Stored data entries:
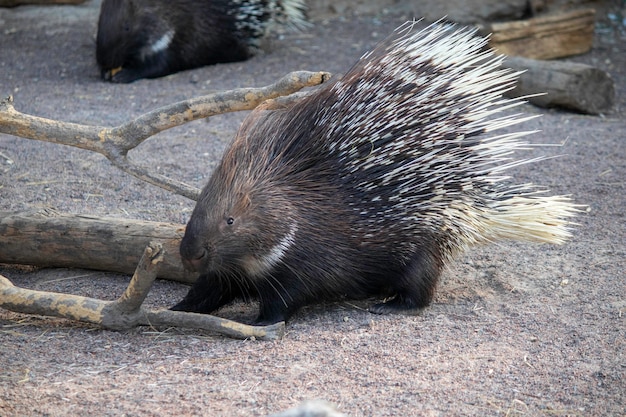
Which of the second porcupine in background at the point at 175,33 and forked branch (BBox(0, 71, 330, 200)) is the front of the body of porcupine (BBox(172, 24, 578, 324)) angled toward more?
the forked branch

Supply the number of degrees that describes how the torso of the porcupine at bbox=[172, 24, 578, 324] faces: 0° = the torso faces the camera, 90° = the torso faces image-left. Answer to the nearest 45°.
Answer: approximately 90°

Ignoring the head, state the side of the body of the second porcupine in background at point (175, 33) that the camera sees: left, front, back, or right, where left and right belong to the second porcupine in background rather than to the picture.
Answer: left

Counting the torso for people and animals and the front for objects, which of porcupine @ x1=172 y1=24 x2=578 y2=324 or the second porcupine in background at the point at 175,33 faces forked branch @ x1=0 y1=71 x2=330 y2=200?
the porcupine

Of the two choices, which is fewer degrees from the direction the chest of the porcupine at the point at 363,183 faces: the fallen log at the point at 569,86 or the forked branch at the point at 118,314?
the forked branch

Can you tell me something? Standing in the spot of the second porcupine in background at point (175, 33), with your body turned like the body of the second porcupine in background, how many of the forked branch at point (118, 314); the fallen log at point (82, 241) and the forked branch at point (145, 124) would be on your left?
3

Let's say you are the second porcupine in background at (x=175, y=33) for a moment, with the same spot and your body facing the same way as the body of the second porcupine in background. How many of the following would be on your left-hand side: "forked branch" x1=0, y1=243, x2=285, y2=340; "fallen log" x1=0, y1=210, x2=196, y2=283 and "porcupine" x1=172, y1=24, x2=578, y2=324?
3

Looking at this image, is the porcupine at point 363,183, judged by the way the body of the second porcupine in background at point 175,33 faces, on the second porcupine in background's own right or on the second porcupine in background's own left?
on the second porcupine in background's own left

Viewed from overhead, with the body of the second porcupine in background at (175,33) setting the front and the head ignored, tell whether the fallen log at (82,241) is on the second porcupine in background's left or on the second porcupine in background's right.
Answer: on the second porcupine in background's left

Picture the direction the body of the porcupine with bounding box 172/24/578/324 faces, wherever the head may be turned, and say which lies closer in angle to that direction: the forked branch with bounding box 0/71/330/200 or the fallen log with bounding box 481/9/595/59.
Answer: the forked branch

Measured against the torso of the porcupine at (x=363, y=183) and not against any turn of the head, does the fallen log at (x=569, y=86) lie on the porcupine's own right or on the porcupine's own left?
on the porcupine's own right

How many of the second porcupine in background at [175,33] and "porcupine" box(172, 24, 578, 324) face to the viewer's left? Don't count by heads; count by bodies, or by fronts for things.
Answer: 2
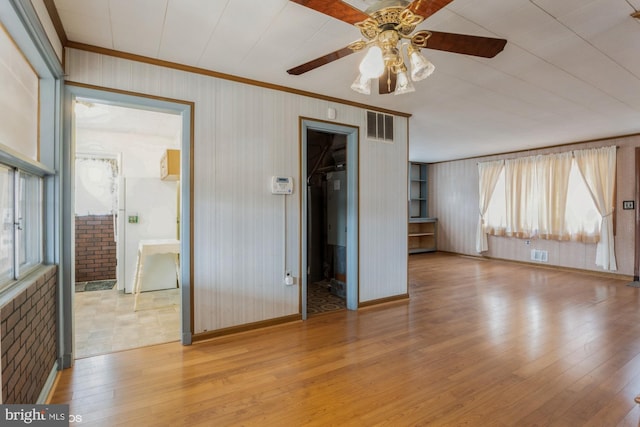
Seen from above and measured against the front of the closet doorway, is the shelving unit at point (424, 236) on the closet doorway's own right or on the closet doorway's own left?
on the closet doorway's own left

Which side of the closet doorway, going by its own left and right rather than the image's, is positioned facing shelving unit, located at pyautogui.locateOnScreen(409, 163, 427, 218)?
left

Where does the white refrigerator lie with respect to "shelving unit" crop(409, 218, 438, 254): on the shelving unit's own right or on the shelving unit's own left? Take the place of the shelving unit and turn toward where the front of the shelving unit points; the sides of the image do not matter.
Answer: on the shelving unit's own right
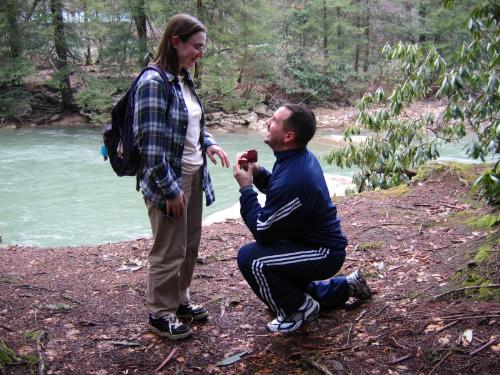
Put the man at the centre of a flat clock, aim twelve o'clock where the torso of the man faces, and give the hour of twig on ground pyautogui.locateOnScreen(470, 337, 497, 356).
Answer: The twig on ground is roughly at 7 o'clock from the man.

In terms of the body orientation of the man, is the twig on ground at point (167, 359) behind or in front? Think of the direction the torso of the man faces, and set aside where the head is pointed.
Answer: in front

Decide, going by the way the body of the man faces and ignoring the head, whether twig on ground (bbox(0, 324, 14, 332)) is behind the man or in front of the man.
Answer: in front

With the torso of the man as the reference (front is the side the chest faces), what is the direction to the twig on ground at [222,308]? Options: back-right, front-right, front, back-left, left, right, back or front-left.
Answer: front-right

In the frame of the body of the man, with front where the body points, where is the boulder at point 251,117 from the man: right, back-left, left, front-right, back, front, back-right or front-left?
right

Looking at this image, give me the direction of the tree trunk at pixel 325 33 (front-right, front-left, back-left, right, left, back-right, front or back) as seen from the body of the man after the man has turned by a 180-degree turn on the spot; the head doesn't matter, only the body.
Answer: left

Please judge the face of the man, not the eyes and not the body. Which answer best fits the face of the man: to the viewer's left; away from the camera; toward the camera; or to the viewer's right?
to the viewer's left

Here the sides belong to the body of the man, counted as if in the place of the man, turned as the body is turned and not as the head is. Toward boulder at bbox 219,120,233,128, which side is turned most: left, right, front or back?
right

What is needed.
Keep every word of the data as it is when you write it out, but drop the pictures.

Task output.
Which of the second porcupine in background at the point at 175,33 and forked branch (BBox(0, 71, 330, 200)) is the front of the body of porcupine (BBox(172, 24, 578, 324)) angled toward more?
the forked branch

Supply the number of degrees that describes how the torso of the porcupine at bbox=[172, 24, 578, 324] faces: 0° = the torso faces the camera, 90° = the torso faces image-left. Answer to the nearest 45°.
Answer: approximately 90°

Ignoring the head, state the side of the body of the second porcupine in background at point (175, 33) that the camera sees: left, front, back, or right, where left and right belong to the second porcupine in background rather than to the picture.
Answer: left

Counting the torso for people and animals and the front for objects, which of porcupine @ x1=172 y1=24 x2=578 y2=324 or the second porcupine in background at the point at 175,33 faces forked branch @ x1=0 y1=71 x2=330 y2=200?
the porcupine

Of the two choices, which is fewer degrees from the direction the chest of the porcupine at the point at 363,183 faces: the fallen log at the point at 569,86 or the forked branch at the point at 118,314?
the forked branch

Can you tell me something? Standing in the spot of the second porcupine in background at point (175, 33), with your body turned like the body of the second porcupine in background, how many of the forked branch at point (118, 314); the fallen log at point (82, 241) and the forked branch at point (145, 124) would be on your left?
3

Let's say you are the second porcupine in background at (x=175, y=33) for a moment, with the same spot and your body facing the same way as the body of the second porcupine in background. How many of the following would be on your left-hand side: "forked branch" x1=0, y1=243, x2=285, y2=340; "fallen log" x1=0, y1=210, x2=196, y2=283 and "porcupine" x1=172, y1=24, x2=578, y2=324?
3

Looking at this image, is the porcupine at point 363,183, judged by the way the body of the second porcupine in background at point 175,33 faces, on the second porcupine in background's own right or on the second porcupine in background's own left?
on the second porcupine in background's own left

Viewed from overhead, with the body of the second porcupine in background at (175,33) setting the front and the head ignored, tell whether the fallen log at (82,241) is on the second porcupine in background's left or on the second porcupine in background's right.
Answer: on the second porcupine in background's left

Picture the direction the body of the porcupine with bounding box 172/24/578/324 faces, wherever the head may be turned, and say which lies closer in angle to that direction: the forked branch with bounding box 0/71/330/200 or the fallen log with bounding box 481/9/595/59.
Answer: the forked branch

Measured against the torso of the porcupine at (x=363, y=183) and not against any turn of the head, does the fallen log at (x=569, y=86) lie on the porcupine's own right or on the porcupine's own left?
on the porcupine's own right

How many of the second porcupine in background at [175,33] and "porcupine" box(172, 24, 578, 324) face to the viewer's left? Don't count by heads; count by bodies, or by fronts for things.
Answer: 2
Seen from above and measured against the front of the closet doorway, is the shelving unit at point (424, 236) on the closet doorway's own right or on the closet doorway's own left?
on the closet doorway's own left

Which side of the closet doorway, going by its own left and right rather than the image's, is positioned facing shelving unit, located at pyautogui.locateOnScreen(409, 163, 427, 218)?
left

Where does the white refrigerator lie with respect to "shelving unit" crop(409, 218, 438, 254): on the shelving unit's own right or on the shelving unit's own left? Take the place of the shelving unit and turn toward where the front of the shelving unit points; the sides of the image do not matter.
Answer: on the shelving unit's own right
Put the man at the centre of a flat clock, aim twelve o'clock where the torso of the man faces, and give the hour of twig on ground pyautogui.locateOnScreen(470, 337, 497, 356).
Answer: The twig on ground is roughly at 7 o'clock from the man.

In terms of the body orientation of the man, is the twig on ground at point (167, 359) behind or in front? Think of the direction the torso of the man faces, and set aside where the head is pointed.
Answer: in front

Decide, going by the way the body of the man faces and ignoring the head, whether twig on ground (bbox(0, 324, 14, 332)) is behind the man or in front of the man.
Answer: in front

With the torso of the man as the reference (front is the side the chest faces), what is the direction to the twig on ground at [222,308]? Options: back-right, front-right, front, back-left, left, right, back or front-left.
Answer: front-right

In the frame of the body of the man, with front where the body points, where is the boulder at point 251,117 from the man: right, back-left, left, front-right, back, front, back-right or front-left?
right

Looking at this image, give me the direction of the tree trunk at pixel 325 33 (front-right, front-left, back-left, right, left, back-right, front or back) as seen from the body of the man after the man has turned by a 180-degree turn on the spot; the head doesn't matter, only the body.
Answer: left

Please judge the face of the man, not the eyes and not the body. Which answer best fits the face of the man: to the viewer's left; away from the camera; toward the camera; or to the viewer's right?
to the viewer's left

Here the sides belong to the body of the man, counted as if in the place of the man, turned as the body is turned and not as the head is. Toward boulder at bbox 219,120,233,128, which side is turned most: left, right, front or back?
right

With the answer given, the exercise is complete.